I have two equations:
$$\frac{dx}{dt} = v(k-ux) – \delta x, \hspace{3mm} \frac{dv}{dt} = v(r-px)$$
I want to calculate the Jacobean so I can analyse the stability of the fixed points.
Does it matter if I have my Jacobean as $A = \begin{pmatrix} \dot{v}_x & \dot{v}_v \\ \dot{x}_x & \dot{x}_v \end{pmatrix}$ or $A = \begin{pmatrix} \dot{x}_x & \dot{x}_v \\ \dot{v}_x & \dot{v}_v \end{pmatrix}$ or $A = \begin{pmatrix} \dot{v}_v & \dot{v}_x \\ \dot{x}_v & \dot{x}_x \end{pmatrix}$ and so on?
When I say does it matter, I mean will it affect the stability analysis? I think it shouldn't, but I'm not sure why because I think switching rows in a matrix does affect its eigenvalues and a change in eigenvalues would change my stability.
Any help is appreciated.
Best Answer
You have the two dimensional dynamical system as $$\frac{dx}{dt} = v k - u vx = f(v,x)$$ $$\frac{dy}{dt} = vr - vpx = g(v,x)$$ The actual definition of Jacobian matrix is given by $J = \begin{bmatrix} \frac{\partial{f}}{\partial{v}} & \frac{\partial{f}}{\partial{x}} \\ \frac{\partial{g}}{\partial{v}} & \frac{\partial{g}}{\partial{x}} \end{bmatrix}$.
whose entries you can calculate.
Observe that the $det(A) = det(A^T)$, where $A^T$ is the transpose of the matrix $A$.
So you will get the same result regarding the eigenvalues and eigenvectors even you consider $J^T$.
But as you have mentioned switching rows.
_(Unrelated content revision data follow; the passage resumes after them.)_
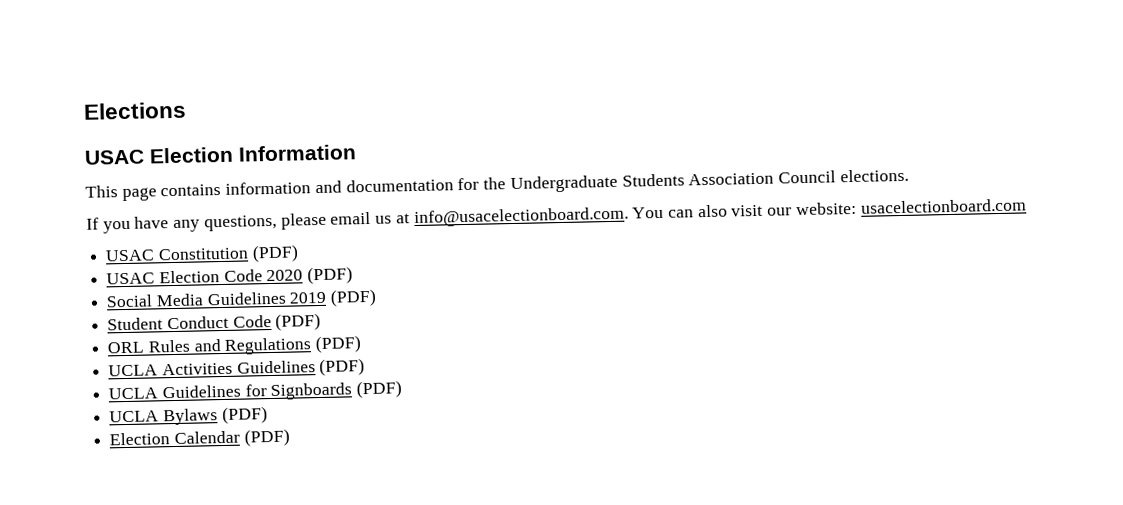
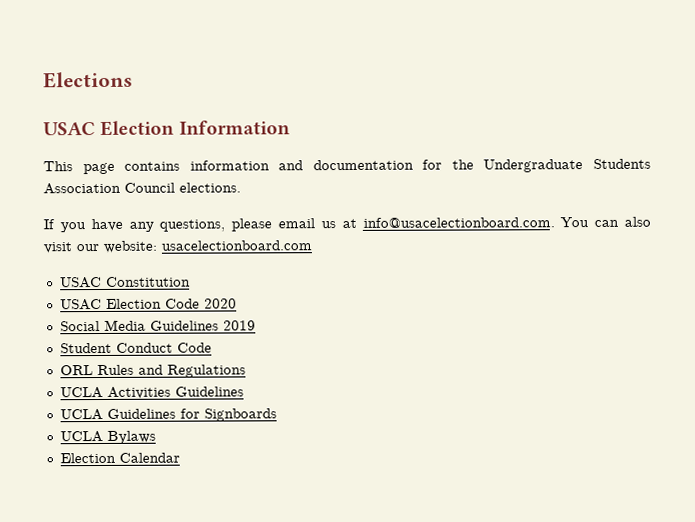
[251,244,299,263] (PDF) -> (191, 281) none
[307,266,354,285] (PDF) -> (237, 303) none
[330,288,378,307] (PDF) -> (256, 325) none
[275,312,322,331] (PDF) -> (212, 347) none
[315,335,363,354] (PDF) -> (246, 371) none
[319,358,366,377] (PDF) -> (244, 391) none
[356,380,403,399] (PDF) -> (277, 415) none
[221,406,268,425] (PDF) -> (156, 437) none
[243,428,290,447] (PDF) -> (180, 457) none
Recall that if you interchange two rows or (columns) the determinant will change sign and since the determinant is the product of the eigenvalues, so the eigenvalues changes. And then you check for the negative real part of all the eigenvalues, implying asymptotically stability of the fixed points.
If you swap the two rows two times then you get the original matrix back consistent with multiplying $(-1)^2$ to your original determinant.
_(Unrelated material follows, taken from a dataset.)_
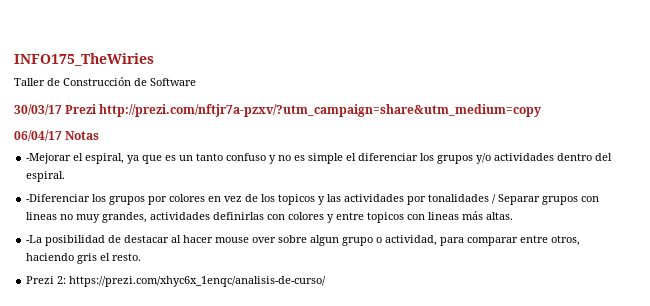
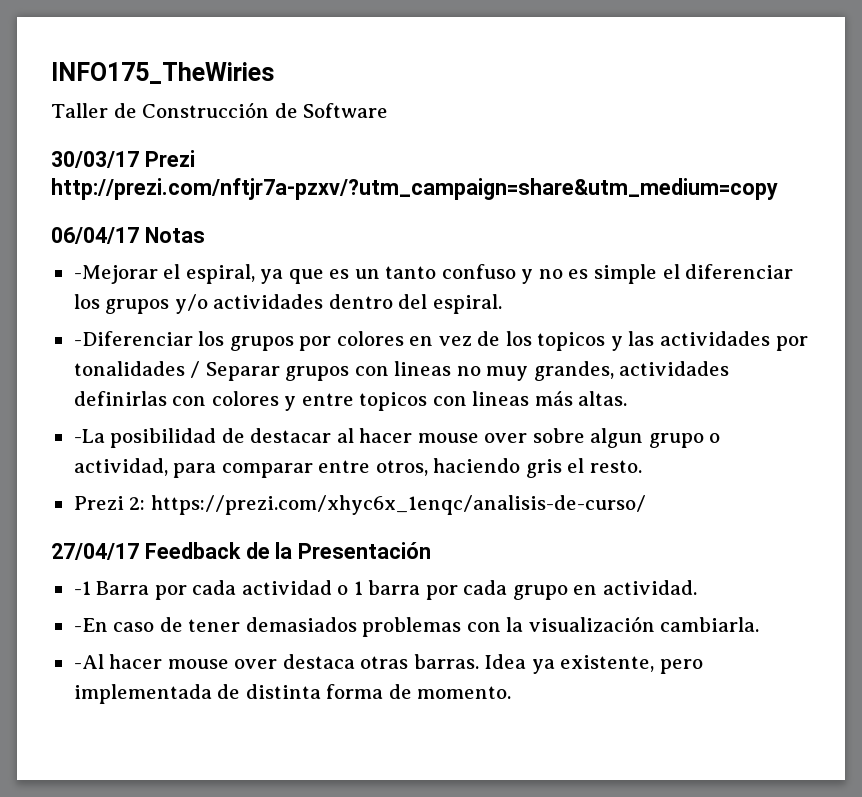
(327, 281) none -> [51,542,432,560] [73,580,697,600] [73,616,760,637] [73,654,703,674] [73,684,512,704] // 27/04/17 Feedback de la Presentación // -1 Barra por cada actividad o 1 barra por cada grupo en actividad. // -En caso de tener demasiados problemas con la visualización cambiarla. // -Al hacer mouse over destaca otras barras. Idea ya existente, pero implementada de distinta forma de momento.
Explaining your last comment:
For the first case $f = 2x+3v; g=4x+5v$, the Jacobian matrix is $\begin{bmatrix} 2 & 3\\ 4 & 5\end{bmatrix}$, we are talking of the stability of fixed point(see here that the fixed point of the system is $(u^*,v^*)=(0,0)$), the Jacobian evaluated at the fixed points remains unchanged,so we look into the eigenvalues of the Jacobian which are $\lambda_{1} = \frac{7 + \sqrt{57}}{2} >0$ and $\lambda_{2} = \frac{7 - \sqrt{57}}{2} <0$, so in this case the fixed point is a saddle(Mixed stability). Observe that the determinant of the Jacobian is $-2$.
Now considering the second case(when you interchange the expressions for $f$ and $g$) $f = 4x+5v;g = 2x+3v$. The Jacobian matrix is given by $J = \begin{bmatrix} 4 & 5\\ 2 & 3\end{bmatrix}$, which also has the fixed point $(u^*,v^*) = (0,0)$. Observe here the determinant is $2$ (negative of the first case!) The eigenvalues of the Jacobian matrix is given by $\lambda_{1} = \frac{7 + \sqrt{41}}{2}>0$ and $\lambda_{2} = \frac{7-\sqrt{41}}{2} >0$, so the fixed point is unstable.
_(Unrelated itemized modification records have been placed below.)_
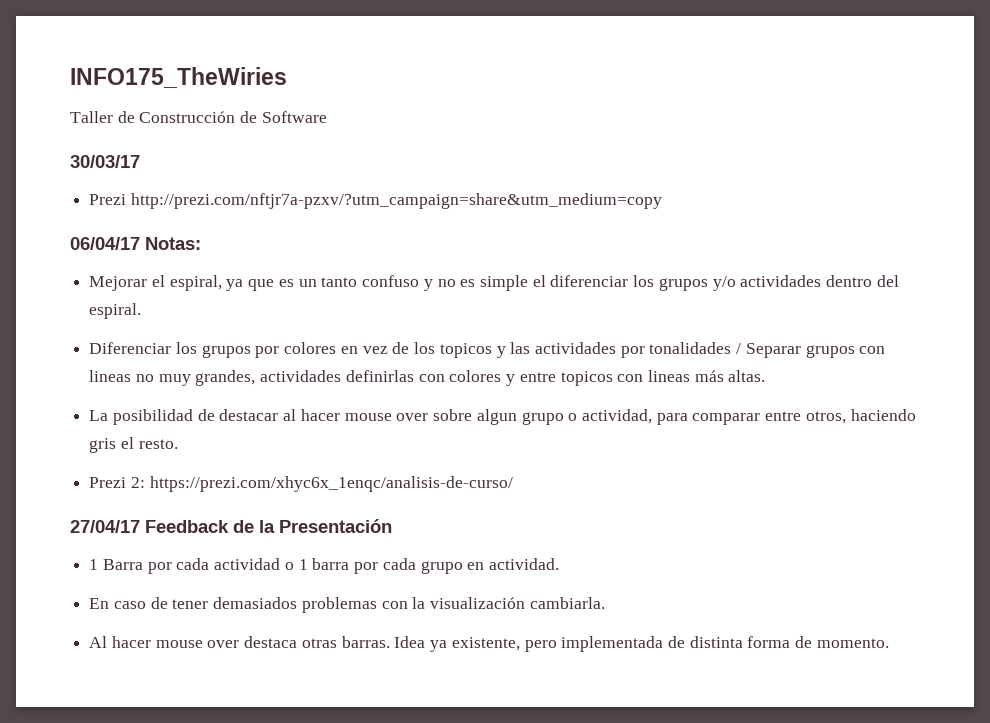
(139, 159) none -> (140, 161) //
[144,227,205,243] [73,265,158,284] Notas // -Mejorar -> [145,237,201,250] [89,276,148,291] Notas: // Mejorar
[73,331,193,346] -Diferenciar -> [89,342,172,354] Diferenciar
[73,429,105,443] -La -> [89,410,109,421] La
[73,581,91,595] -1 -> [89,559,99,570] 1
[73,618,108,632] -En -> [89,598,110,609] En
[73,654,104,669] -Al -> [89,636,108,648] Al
So you conclude he effect of interchanging right! always be sure to check the nature of eigen values in order to check for stability of fixed points instead of the statement - the change in jacobian results in change in eigenvalues and hence change in stability(as it may be the case that the eigenvalues change when you interchange the rows but still in both cases the real part of eigenvalues may be negative implying in both the cases the stable fixed points )